Work instructions —
Lines below that include the word "middle" should each be copied.

[Stored entries]

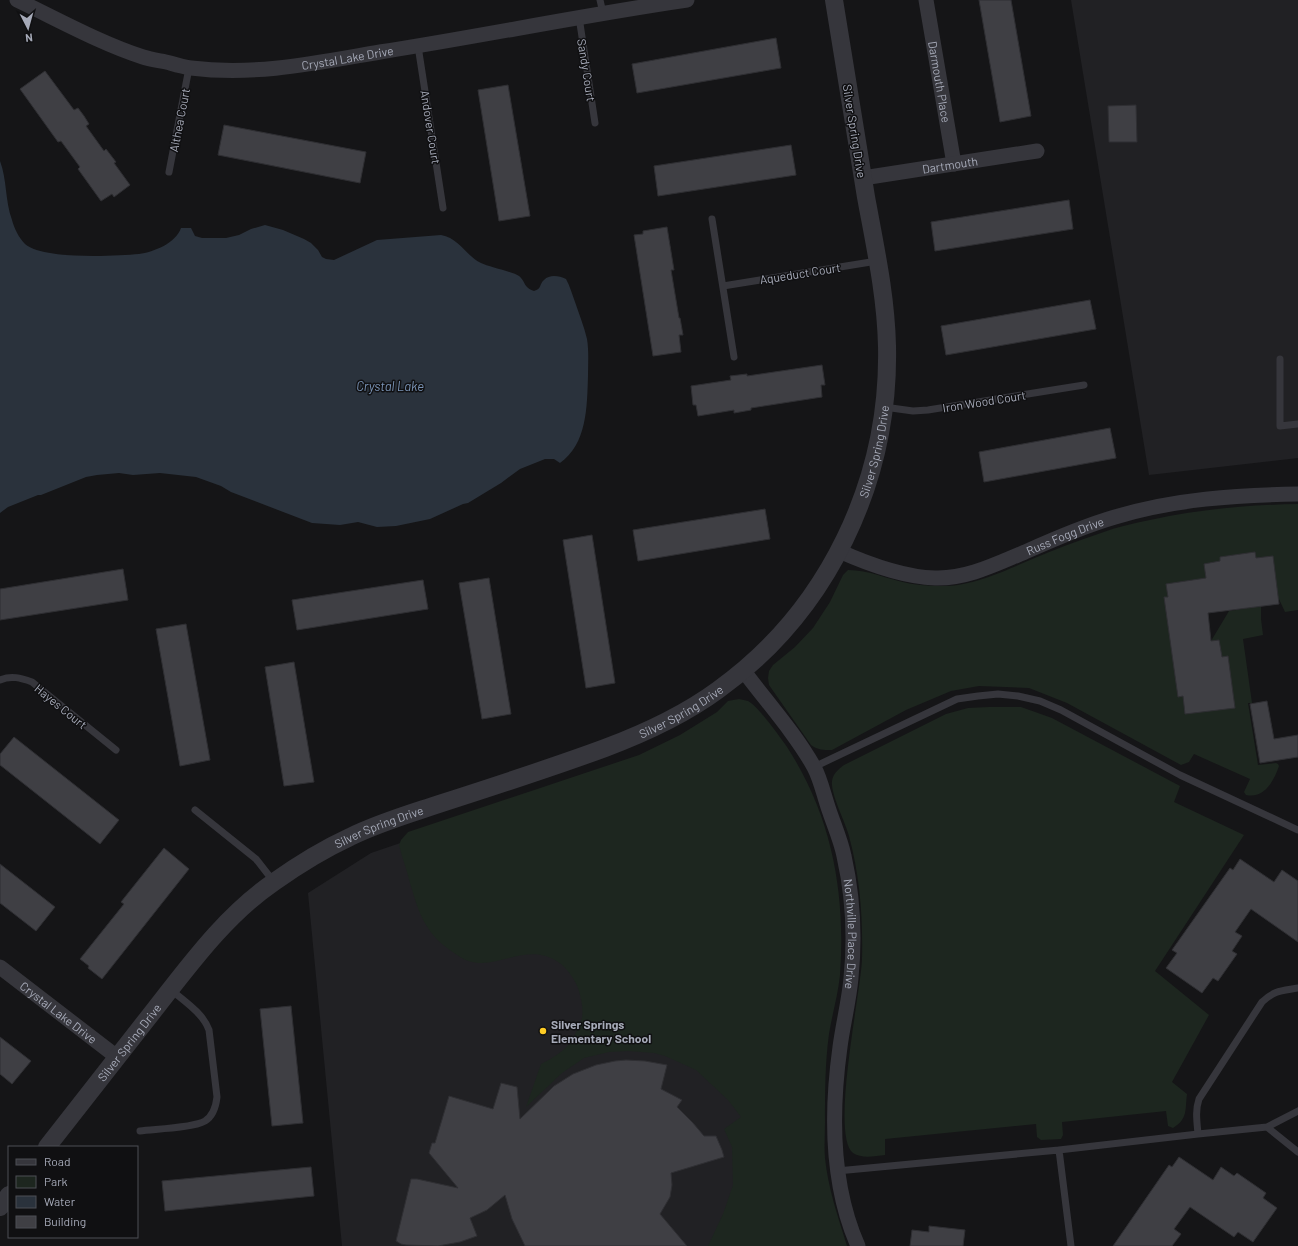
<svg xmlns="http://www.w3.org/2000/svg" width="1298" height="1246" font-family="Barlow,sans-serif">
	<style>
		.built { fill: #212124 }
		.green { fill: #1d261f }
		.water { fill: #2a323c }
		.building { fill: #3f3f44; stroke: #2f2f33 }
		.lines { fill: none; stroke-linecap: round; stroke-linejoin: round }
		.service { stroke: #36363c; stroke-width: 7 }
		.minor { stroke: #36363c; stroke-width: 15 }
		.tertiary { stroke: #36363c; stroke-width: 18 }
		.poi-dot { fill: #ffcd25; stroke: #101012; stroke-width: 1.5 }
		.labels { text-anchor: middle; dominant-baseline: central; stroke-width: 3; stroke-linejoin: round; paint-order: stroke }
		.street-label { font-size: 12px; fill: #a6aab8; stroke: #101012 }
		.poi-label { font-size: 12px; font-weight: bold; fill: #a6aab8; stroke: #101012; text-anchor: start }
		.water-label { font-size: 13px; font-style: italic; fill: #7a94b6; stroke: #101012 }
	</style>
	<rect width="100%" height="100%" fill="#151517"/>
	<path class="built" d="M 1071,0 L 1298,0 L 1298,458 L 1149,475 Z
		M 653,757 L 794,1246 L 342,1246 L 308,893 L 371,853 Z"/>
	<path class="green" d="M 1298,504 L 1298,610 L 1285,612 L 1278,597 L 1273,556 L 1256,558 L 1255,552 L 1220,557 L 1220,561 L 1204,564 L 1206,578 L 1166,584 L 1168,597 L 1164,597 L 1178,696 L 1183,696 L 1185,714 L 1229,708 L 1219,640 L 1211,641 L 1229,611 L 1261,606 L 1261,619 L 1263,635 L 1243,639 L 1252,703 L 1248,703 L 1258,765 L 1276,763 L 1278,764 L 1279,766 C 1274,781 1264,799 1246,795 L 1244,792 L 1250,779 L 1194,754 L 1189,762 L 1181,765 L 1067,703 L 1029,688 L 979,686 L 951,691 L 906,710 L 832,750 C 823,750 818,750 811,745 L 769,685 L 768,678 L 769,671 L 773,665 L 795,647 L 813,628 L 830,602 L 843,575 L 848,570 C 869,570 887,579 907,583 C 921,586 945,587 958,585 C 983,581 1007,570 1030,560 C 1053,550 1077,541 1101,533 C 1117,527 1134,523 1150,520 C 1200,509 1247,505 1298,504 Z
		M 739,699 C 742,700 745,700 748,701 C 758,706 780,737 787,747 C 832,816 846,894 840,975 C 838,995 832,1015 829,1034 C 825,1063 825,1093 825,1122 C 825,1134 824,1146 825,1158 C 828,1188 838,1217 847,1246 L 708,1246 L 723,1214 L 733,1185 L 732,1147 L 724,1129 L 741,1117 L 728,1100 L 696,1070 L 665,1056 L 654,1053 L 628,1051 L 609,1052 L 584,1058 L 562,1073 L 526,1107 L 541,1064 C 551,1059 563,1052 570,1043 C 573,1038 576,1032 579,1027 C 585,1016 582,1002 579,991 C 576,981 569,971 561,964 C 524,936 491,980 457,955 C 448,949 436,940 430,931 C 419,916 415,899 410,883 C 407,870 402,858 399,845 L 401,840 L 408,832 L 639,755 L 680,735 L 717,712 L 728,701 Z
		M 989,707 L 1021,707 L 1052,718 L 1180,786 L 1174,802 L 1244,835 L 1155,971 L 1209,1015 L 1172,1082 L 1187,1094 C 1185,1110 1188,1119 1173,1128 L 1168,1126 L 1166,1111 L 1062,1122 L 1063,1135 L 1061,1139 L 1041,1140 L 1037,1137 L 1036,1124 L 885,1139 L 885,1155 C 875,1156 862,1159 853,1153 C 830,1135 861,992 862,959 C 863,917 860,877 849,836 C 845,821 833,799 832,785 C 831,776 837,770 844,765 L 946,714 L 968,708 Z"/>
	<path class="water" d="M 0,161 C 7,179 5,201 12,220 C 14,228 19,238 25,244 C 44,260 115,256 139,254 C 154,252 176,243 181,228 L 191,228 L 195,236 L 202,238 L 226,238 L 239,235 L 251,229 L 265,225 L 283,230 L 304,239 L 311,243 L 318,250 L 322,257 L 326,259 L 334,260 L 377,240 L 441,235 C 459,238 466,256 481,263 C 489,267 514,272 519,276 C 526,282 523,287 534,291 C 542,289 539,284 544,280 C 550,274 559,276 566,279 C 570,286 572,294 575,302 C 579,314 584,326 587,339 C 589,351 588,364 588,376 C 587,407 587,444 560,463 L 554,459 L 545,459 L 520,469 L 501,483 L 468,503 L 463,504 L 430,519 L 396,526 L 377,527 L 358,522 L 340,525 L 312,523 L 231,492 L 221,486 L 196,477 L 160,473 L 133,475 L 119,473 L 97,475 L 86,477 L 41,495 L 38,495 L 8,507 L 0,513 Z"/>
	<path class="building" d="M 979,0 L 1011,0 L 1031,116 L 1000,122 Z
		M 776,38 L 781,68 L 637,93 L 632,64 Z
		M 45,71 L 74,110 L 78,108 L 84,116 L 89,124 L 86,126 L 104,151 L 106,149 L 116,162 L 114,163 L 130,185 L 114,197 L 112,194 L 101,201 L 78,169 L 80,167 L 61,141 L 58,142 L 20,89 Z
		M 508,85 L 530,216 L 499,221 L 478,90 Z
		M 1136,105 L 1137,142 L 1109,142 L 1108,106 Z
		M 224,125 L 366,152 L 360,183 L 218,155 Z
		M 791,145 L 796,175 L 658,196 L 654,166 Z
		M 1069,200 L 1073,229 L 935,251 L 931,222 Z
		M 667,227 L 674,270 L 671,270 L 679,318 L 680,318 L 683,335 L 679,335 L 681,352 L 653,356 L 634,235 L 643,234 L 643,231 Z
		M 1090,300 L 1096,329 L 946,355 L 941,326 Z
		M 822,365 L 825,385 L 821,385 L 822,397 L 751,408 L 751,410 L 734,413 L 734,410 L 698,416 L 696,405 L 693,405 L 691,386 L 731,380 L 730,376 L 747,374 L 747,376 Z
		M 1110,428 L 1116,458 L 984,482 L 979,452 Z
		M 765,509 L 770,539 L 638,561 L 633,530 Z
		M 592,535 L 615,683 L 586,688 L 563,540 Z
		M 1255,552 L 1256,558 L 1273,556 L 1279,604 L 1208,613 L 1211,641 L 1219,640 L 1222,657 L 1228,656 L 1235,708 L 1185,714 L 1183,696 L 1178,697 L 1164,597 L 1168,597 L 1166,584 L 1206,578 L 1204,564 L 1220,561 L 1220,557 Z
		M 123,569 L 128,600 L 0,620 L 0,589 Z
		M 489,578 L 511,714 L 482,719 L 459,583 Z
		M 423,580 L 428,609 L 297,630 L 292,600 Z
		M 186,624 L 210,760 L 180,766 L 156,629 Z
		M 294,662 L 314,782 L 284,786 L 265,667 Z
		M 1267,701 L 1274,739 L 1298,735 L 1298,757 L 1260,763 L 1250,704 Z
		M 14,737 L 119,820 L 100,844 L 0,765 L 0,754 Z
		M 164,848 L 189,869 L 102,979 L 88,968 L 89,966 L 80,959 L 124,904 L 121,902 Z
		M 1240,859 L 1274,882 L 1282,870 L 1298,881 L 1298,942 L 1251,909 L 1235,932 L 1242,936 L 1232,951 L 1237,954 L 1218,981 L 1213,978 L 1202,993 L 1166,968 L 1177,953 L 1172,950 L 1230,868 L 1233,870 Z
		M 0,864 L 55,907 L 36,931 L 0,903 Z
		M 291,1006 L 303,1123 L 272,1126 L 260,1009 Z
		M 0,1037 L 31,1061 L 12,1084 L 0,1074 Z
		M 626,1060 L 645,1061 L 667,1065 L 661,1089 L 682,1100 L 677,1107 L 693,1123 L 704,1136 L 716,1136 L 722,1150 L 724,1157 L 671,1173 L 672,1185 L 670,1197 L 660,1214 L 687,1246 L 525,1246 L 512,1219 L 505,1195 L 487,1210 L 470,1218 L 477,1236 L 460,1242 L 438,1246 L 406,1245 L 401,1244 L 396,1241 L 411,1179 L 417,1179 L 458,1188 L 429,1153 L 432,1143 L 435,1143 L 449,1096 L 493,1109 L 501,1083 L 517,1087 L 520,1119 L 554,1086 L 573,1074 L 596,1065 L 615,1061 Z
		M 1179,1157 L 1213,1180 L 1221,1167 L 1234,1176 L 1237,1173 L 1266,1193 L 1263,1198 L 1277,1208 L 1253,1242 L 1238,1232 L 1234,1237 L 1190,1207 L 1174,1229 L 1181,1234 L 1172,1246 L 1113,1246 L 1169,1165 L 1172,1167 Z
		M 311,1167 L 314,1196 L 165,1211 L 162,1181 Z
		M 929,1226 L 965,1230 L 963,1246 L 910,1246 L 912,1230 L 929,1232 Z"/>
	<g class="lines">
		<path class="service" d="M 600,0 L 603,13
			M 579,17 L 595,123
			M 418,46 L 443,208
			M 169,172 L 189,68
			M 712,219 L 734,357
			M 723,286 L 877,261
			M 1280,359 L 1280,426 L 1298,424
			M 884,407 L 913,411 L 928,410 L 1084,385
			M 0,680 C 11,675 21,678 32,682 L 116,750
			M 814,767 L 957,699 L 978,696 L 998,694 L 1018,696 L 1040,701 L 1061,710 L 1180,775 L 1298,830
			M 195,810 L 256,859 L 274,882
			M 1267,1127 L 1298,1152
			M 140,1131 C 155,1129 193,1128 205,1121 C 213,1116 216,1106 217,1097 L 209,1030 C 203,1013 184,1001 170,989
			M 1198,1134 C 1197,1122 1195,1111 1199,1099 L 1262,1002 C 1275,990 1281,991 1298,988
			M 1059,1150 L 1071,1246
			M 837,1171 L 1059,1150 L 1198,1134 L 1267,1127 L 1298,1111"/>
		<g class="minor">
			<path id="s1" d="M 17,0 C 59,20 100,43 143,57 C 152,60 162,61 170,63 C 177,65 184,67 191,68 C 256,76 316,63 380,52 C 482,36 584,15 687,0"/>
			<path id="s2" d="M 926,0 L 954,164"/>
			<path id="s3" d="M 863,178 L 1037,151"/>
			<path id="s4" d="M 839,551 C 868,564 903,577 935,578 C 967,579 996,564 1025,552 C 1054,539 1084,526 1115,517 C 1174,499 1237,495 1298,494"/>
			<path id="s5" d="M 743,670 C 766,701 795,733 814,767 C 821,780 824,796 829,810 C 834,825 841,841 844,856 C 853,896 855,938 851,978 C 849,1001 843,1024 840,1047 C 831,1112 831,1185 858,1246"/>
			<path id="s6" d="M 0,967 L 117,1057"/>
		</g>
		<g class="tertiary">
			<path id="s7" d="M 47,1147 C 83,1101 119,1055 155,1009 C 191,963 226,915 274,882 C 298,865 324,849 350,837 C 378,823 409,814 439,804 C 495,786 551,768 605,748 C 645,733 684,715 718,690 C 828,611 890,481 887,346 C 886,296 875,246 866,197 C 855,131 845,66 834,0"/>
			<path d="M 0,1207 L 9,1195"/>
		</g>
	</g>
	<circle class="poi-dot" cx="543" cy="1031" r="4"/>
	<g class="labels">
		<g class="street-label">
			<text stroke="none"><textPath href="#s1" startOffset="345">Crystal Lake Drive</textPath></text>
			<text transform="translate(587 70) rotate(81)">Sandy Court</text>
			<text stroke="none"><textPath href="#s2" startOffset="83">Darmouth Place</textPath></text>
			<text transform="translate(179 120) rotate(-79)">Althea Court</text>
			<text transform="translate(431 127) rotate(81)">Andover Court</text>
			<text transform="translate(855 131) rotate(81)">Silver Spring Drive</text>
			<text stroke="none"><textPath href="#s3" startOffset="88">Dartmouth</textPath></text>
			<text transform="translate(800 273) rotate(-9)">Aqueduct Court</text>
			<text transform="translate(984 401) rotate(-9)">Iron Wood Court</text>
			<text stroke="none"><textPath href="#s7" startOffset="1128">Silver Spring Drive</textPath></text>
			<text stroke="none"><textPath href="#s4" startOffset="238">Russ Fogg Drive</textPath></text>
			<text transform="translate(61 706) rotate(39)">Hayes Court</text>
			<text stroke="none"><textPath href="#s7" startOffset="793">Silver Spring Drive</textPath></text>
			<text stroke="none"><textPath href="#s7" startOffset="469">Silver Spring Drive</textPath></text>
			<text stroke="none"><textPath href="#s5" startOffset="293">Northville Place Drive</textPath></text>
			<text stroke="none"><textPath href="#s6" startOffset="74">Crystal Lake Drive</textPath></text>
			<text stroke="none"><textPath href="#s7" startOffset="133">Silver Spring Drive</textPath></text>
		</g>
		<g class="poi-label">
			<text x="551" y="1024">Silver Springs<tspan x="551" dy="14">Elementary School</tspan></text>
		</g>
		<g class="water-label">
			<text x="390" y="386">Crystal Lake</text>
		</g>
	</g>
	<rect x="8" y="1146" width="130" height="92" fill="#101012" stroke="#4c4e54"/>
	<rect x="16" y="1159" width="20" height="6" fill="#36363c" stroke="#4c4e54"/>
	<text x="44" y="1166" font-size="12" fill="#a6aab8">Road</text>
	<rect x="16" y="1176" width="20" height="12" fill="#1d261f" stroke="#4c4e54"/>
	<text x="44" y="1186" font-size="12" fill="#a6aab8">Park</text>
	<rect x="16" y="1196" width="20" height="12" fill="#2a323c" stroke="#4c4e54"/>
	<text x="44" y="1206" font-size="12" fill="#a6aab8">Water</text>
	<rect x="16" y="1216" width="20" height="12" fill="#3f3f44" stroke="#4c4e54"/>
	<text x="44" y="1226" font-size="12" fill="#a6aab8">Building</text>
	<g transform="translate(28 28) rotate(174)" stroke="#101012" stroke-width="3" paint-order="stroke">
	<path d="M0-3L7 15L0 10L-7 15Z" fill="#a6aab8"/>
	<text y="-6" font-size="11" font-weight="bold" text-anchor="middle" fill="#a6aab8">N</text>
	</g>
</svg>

Reply to the exercise —
		.labels { text-anchor: middle; dominant-baseline: central; stroke-width: 3; stroke-linejoin: round; paint-order: stroke }
	<text y="-6" font-size="11" font-weight="bold" text-anchor="middle" fill="#a6aab8">N</text>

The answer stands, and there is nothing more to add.